その昔、おやつを食べる習慣のない家で育ちました。
十五時頃にお腹が減ってきて、「おやつちょうだい」と言うと、「握り飯でも作って食え!」と言われました。
実際に茶碗一杯分の握り飯=おにぎりを作って食べました。
夕食の時、婆さんが「米が足りない。誰が食べたんだ!」と怒っていました。
結局おまいらは、個人個人の都合の良い事ばっかり言いたがるのな。
と言う事を、ずっと覚えていた。
子供(特に俺個人)の意見は怒鳴って黙らせる家だったなぁ。
SNSで「おにぎらず」の動画を観ることがありました。
ラップで包むことで「握らないでおにぎりを作る」方法を紹介してたり、海苔で巻く事でおにぎりっぽい物を作ったりしていました。

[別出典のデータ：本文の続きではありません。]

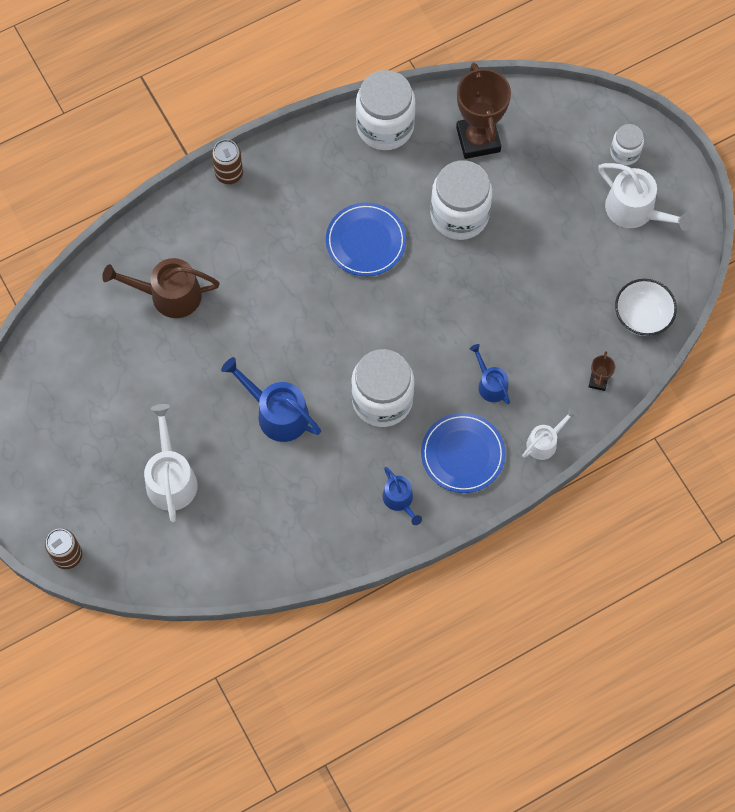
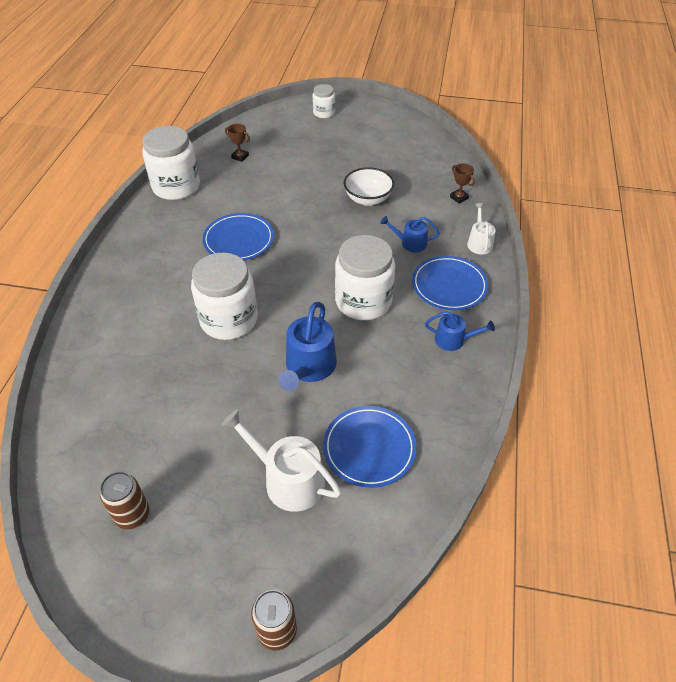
camera: 50 degrees left, 20 degrees down
brown watering can [102,258,220,318] -> none
brown can [212,139,243,184] -> brown can moved to [100,471,149,529]
blue watering can [221,357,321,442] -> blue watering can turned 60 degrees counterclockwise [278,302,337,391]
white jar [430,160,493,240] -> white jar moved to [191,253,258,340]
brown trophy [456,63,511,159] -> brown trophy [225,124,250,162], size x0.43
white watering can [598,163,693,231] -> none
white bowl [615,279,677,336] -> white bowl moved to [344,167,394,206]
none -> blue plate [323,406,417,488]

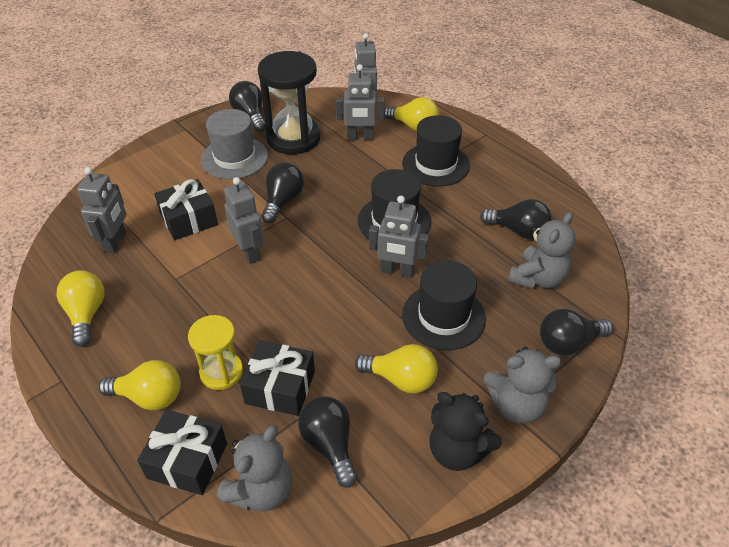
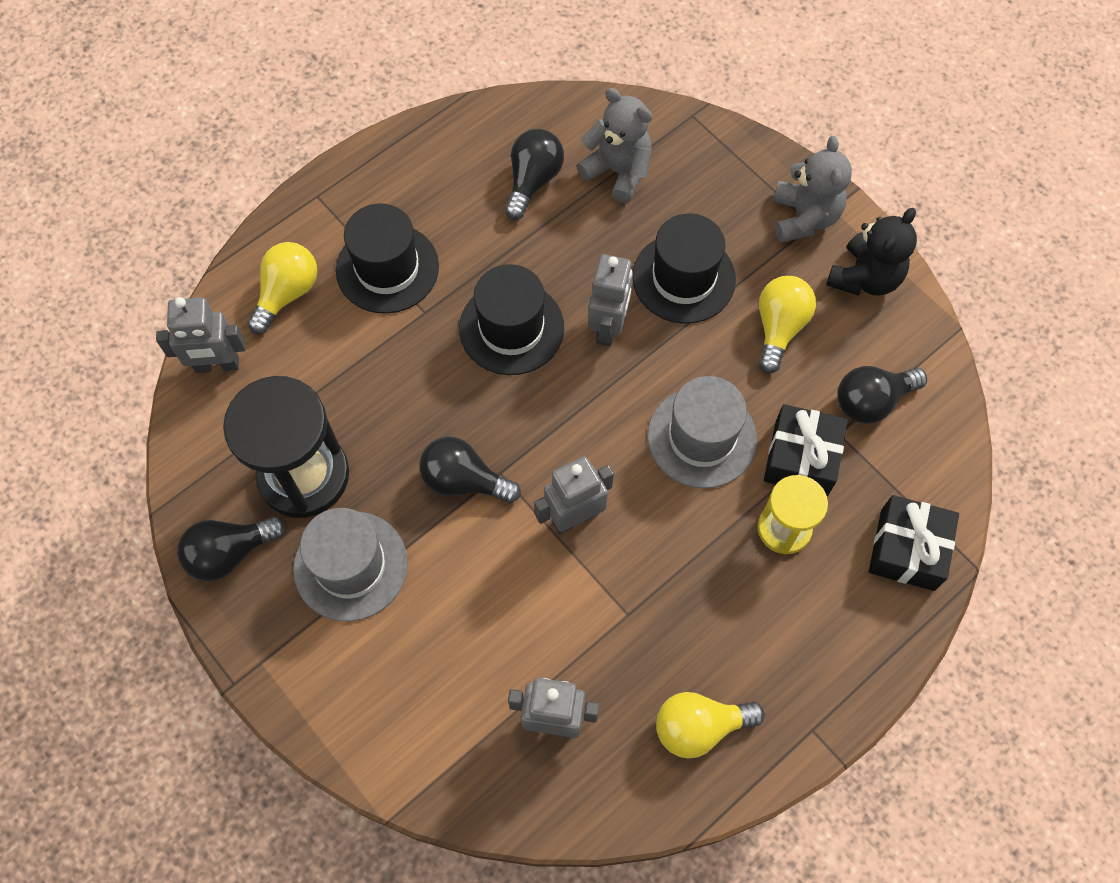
camera: 90 degrees left, 20 degrees up
yellow light bulb [99,360,181,410] -> none
black gift [154,179,218,240] -> none
grey teddy bear [217,425,292,511] -> none
grey robot [336,64,385,140] -> none
black light bulb [540,309,613,356] -> none
none -> grey hat [647,376,757,488]

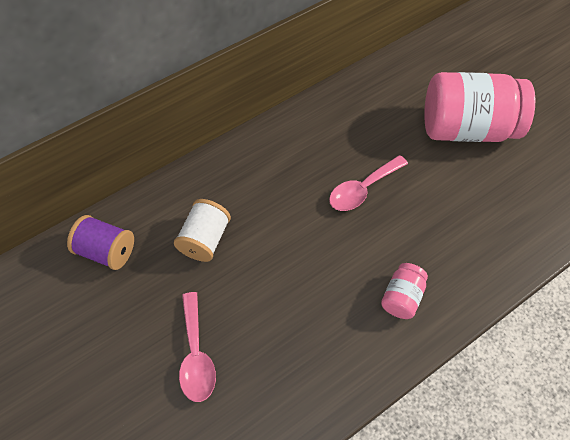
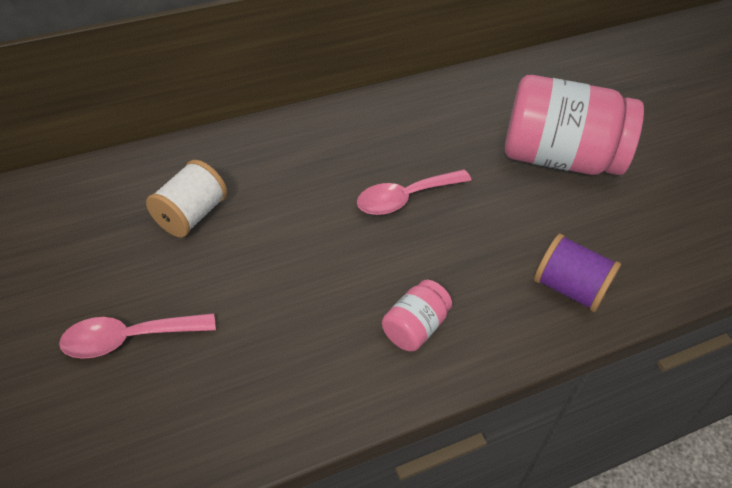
camera: 10 degrees right, 10 degrees down
purple spool [67,215,134,270] -> purple spool moved to [534,234,621,312]
pink spoon [179,292,216,402] -> pink spoon turned 75 degrees clockwise [59,313,216,359]

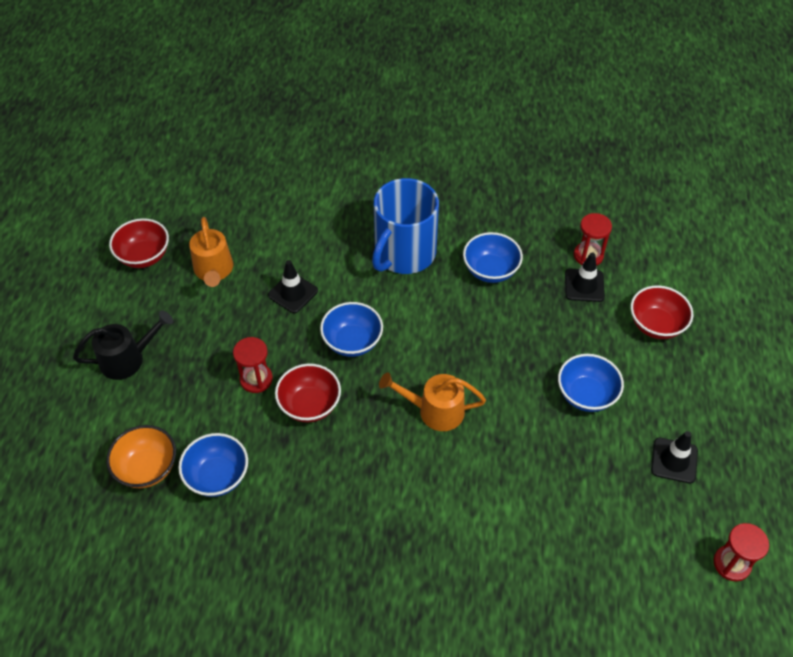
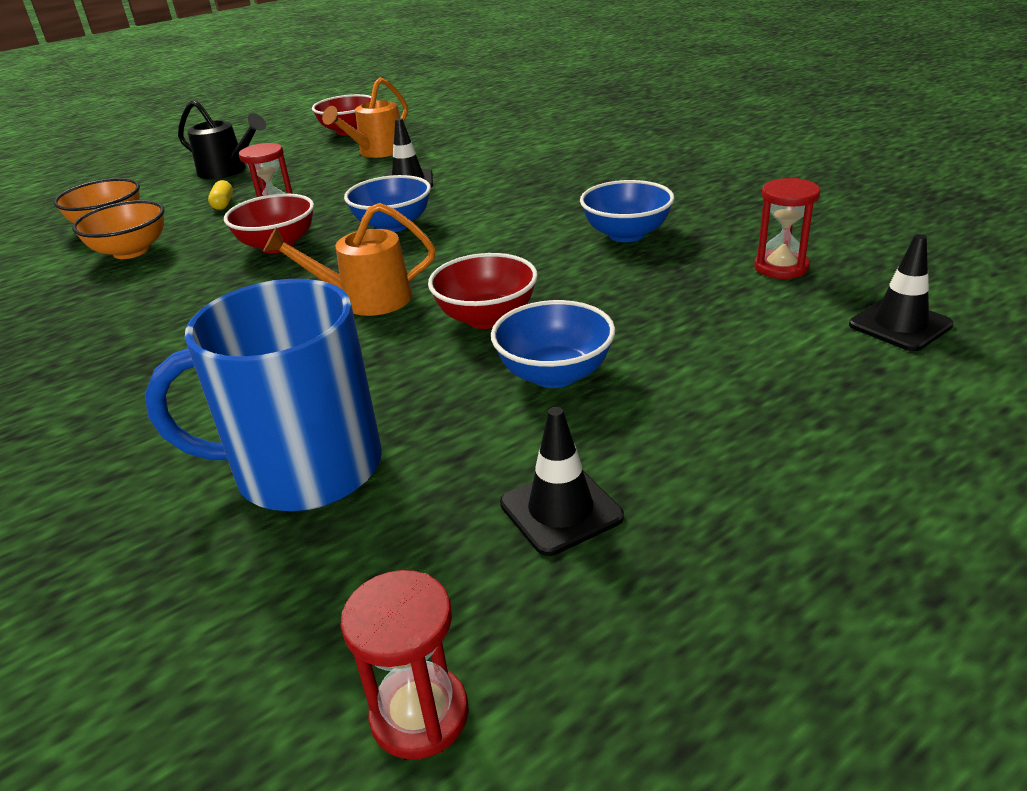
camera: 50 degrees right, 20 degrees down
blue bowl [178,433,248,497] -> orange bowl [72,200,165,259]
blue mug [372,178,439,274] -> blue mug moved to [145,279,382,512]
orange watering can [379,372,486,431] -> orange watering can turned 60 degrees counterclockwise [263,203,436,316]
black traffic cone [565,252,605,302] -> black traffic cone moved to [849,234,954,351]
red bowl [630,285,693,339] -> red bowl moved to [428,253,538,329]
none -> yellow capsule [208,180,233,210]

炊飯器から熱い米を手に乗せる…と言う苦難をクリアした結果なのだろう。
美味しければ「おにぎらず」でも良いのだ。
そう。美味しければ。
梅干しは殺菌になるから、梅干しおにぎりが一番良いんだと理屈を言いながら、その梅干をみじん切りにする事も無く米の中央にぶっこむ奴は信用成らん。
梅干しの入ってる所以外は、腐食するだろう?
毎回、腐れかけの米を食わされていた、遠い昔の遠足の思い出。
ずっと昔から不思議だったんですけど、「子供は際限なく飯を食えるはずである」って言う思い込みって、何処から発生したんでしょうね。
親戚の家にご飯をご馳走になりに行った時、色んな味のおにぎりを出してもらったのですが、幾ら食べても「もっと食えもっと食え」と言われて、言われるままに食べた後、夜間に吐き気がしてきて全部リバースしたと言う経験があります。
骨格がごつくて体が大きめに見えるので、内臓も大きいはずである…と思われるのは解せぬ。
要らないと言っても「出された物は黙って食え!」と言われるし。
とある工場の「昼食の食堂の様子」と言うのを、遥か昔にテレビで見た事があります。
「我々の工場では、食事中に私語は一切しません(どうですか、この規律ある行動は。素晴らしいでしょう?)」と言う説明がされていたけど、すごくたくさん人がいるのに、全員沈黙して飯を食っている様子は、不気味でした。
よっぽど、飯がまずいのでは…と考えたくらいです。
人間は、美味い物を食ってる時は黙ると言う法則を聞いた事があるのですが、不味い物を食べている時も黙るよなぁ…と思って居たし、今でも思って居る。